Do you use independent contractors as part of your staffing model? If so, you should be aware of sweeping changes that the Department of Labor (DOL) is making to determine if your workers are truly independent contractors or actually employees.
In the past, the Department of Labor (DOL) used to rely on the IRS 20-factor test to determine if a worker was an independent contractor or employee. The DOL replaced the old IRS test by issuing Administrator’s Interpretation 2015-1 in July 2015.
The DOL describes independent contractor misclassification as resulting in an “uneven playing field for employers” and as a “means to cut costs and avoid compliance with labor laws.”
The old IRS 20-factor test used to consider:
- Whether the worker supplied their own tools and materials.
- If the worker determined the hours worked.
- If the work was temporary or permanent.
Now, the DOL uses these six factors as part of an economic realities test:
- Whether the work performed is an integral part of the employer’s business.
- Whether the worker’s managerial skill affects the worker’s opportunity for profit or loss.
- Whether the worker is retained on a permanent or indefinite basis.
- Whether the worker’s investment is relatively minor as compared to the employer’s investment.
- Whether the worker exercises business skills, judgment, and initiative in the work performed.
- Whether the worker has control over meaningful aspects of the work performed.
The Administrative Interpretation states that all of these factors must be considered when making this determination, but the DOL explains that some of these factors are more compelling than others. For example, the DOL considers whether the contractor is performing work that is integral to the business.
Ultimately, though, the DOL has set forth a new standard for independent contractors. The essential question is whether the worker is “economically dependent on the employer or truly in business for him or herself.”
To summarize, if you’re the sole employer of an “independent contractor,” the DOL will find it very likely that the worker is really an employee.
It’s About Tax Revenue
In 2014, the DOL granted $10.2 million to 19 different states to implement and improve misclassification detection and enforcement in unemployment insurance programs. As of today, the DOL has information sharing and law enforcement agreements between 25 states to “work together to protect the employees’ rights and level the playing field for responsible employers by reducing the practice of misclassification.”

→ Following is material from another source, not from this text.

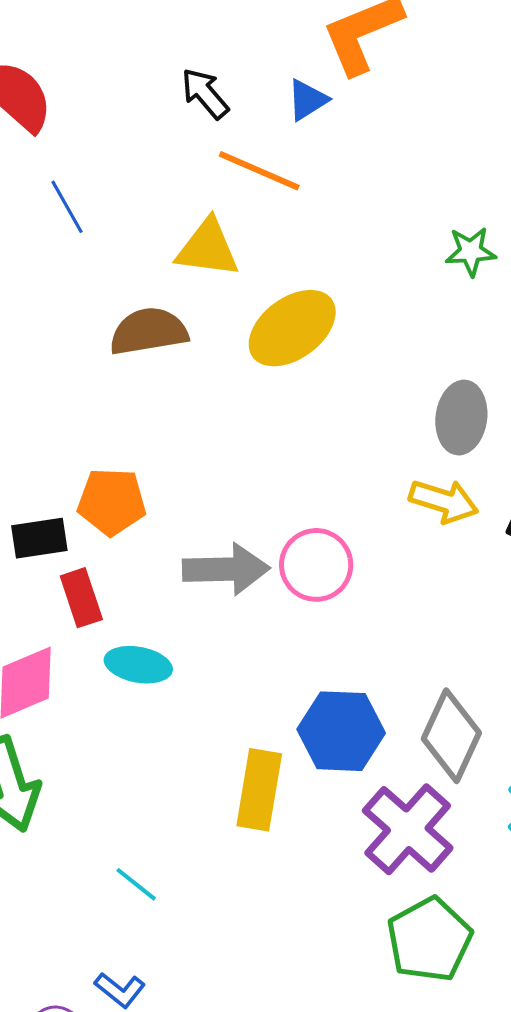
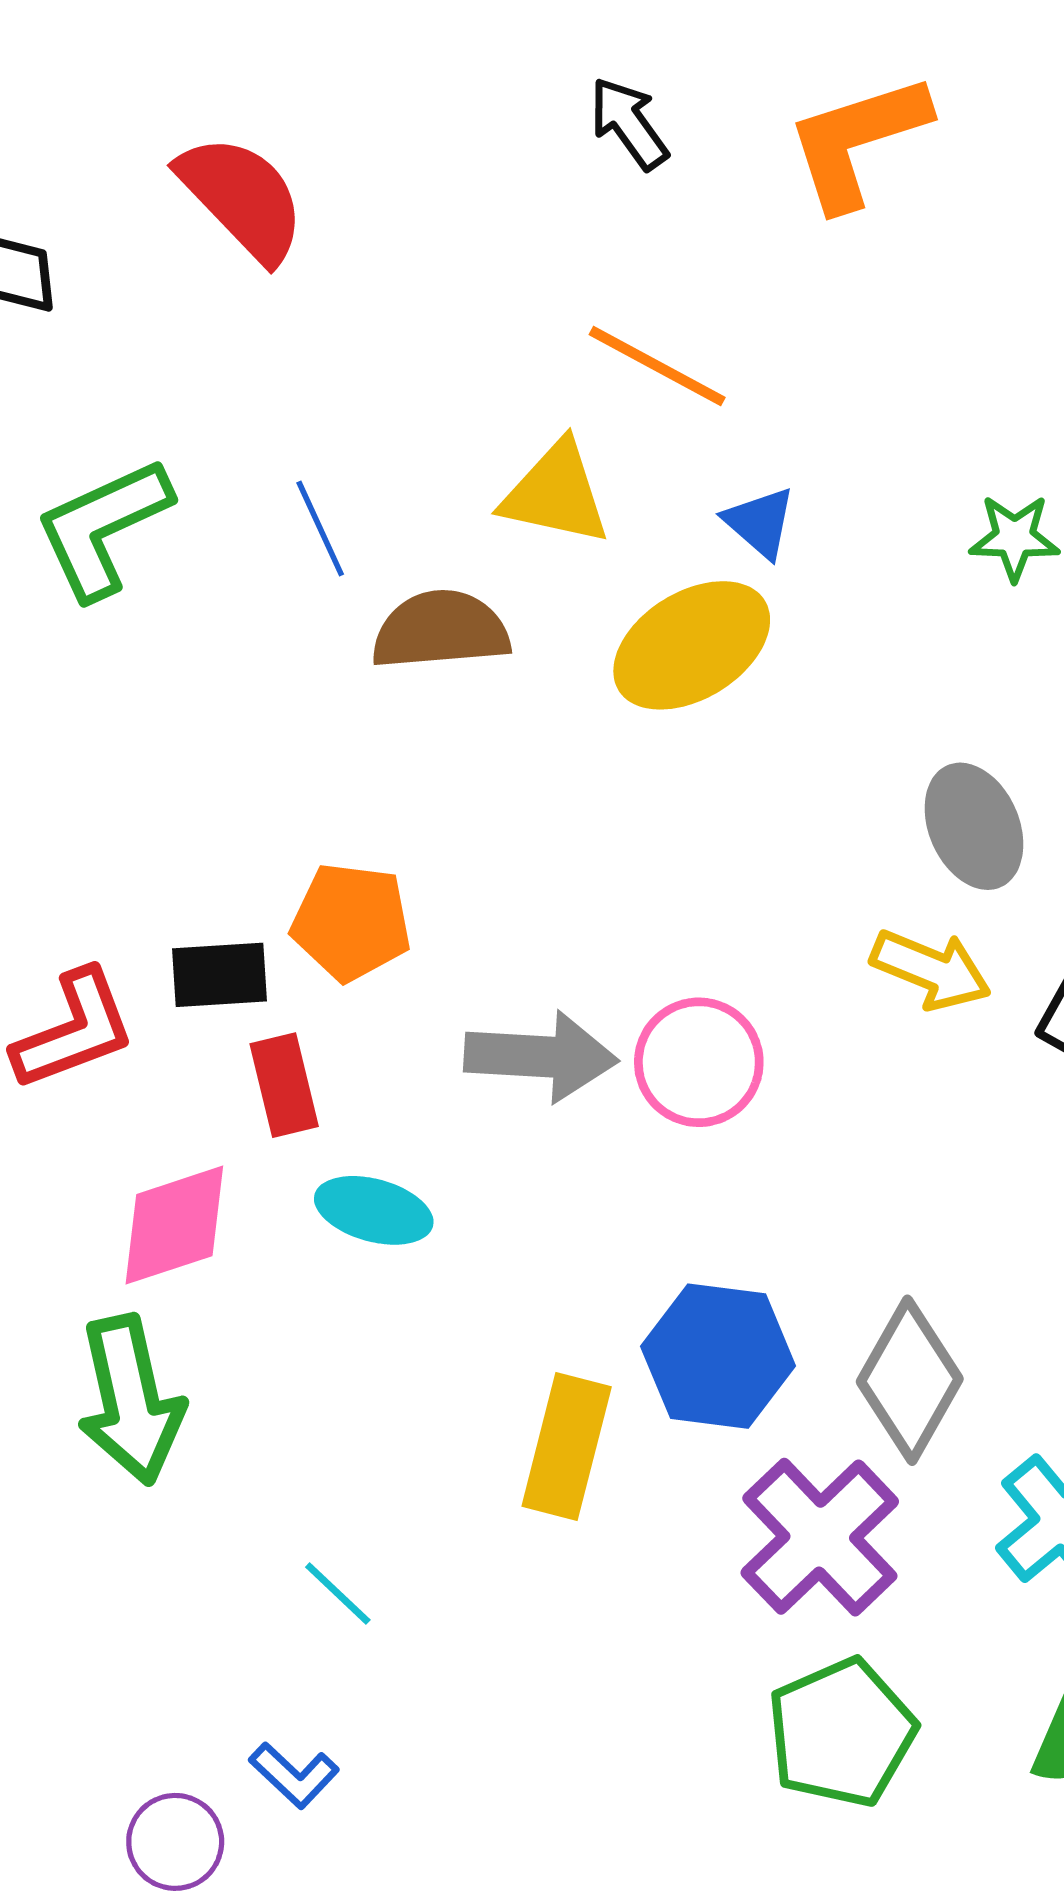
black arrow: (205, 93) -> (629, 123), moved
blue triangle: (307, 100) -> (760, 522), moved, turned -51
blue line: (67, 207) -> (320, 529), moved
gray ellipse: (461, 418) -> (974, 826), turned -36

Additionally, the DOL and the IRS have an agreement to share information about misclassifications.
Consider that employees are subject to these rules:
- FLSA regulations, including minimum wage and overtime rules.
- Workers’ compensation.
- Unemployment, FICA, Medicare, and other taxes.
- Contributions to ERISA healthcare plans and 401(k) plans.

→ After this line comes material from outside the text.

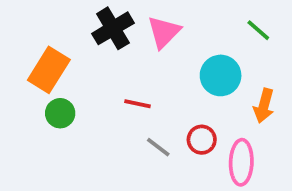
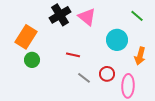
pink triangle: (164, 32) -> (87, 17), turned -36

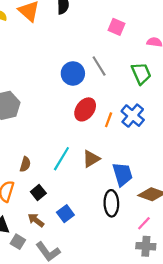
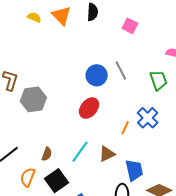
pink square: (117, 27) -> (130, 26), moved
red ellipse: (85, 109) -> (89, 108), moved
orange line: (109, 120) -> (125, 128), moved
black square: (38, 193) -> (57, 181), size x1.6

If the DOL determines that a worker is improperly misclassified as an independent contractor, the employer is potentially subject to back overtime wages, taxes, benefits, interest, and penalties.
In the past, some companies used to mandate that independent contractors create an LLC or S Corp to further distance the relationship between organization and contractor. That approach no longer works. The DOL determines if the independent contractor has their own business and multiple sources of income.
Let’s explore two common scenarios that can help illuminate the situation:
1. The Landscaper
Your restaurant contracts with Sam to perform lawn and tree-trimming services. Sam works for several businesses in the area and sets his own schedule. He’s not an employee, since he’s not solely economically dependent on your business.
2. The Recruiter
Sheila is a contract recruiter who works at your corporate office. Her work schedule is determined by the company and she’s currently only working for your company. The DOL will likely determine that she’s an employee and not an independent contractor since she is economically dependent on your company.
Take Action Now
Interest, taxes, and penalties accrue every day that a contractor is misclassified. So take action now by:
- Identifying all contractors who work at your corporate office and field location. Don’t forget about the “contract” pizza delivery drivers, IT professionals, and recruiters.
- Consider your hiring practices so you don’t run afoul of misclassifications. For example, don’t hire workers on a “contract” basis so you can evaluate them for fit and performance before you directly hire them. Unless they’re working on a specific project and for multiple employers at once, you won’t pass the DOL economic test.
- If you convert a contractor to an employee, make sure they are classified correctly under the new FLSA regulations.
- Prepare your budgets accordingly to include overtime, benefits, FICA matches, unemployment insurance, and other taxes.
- Make sure you work with an attorney who specializes in wage and hour issues and has experience leading communication processes.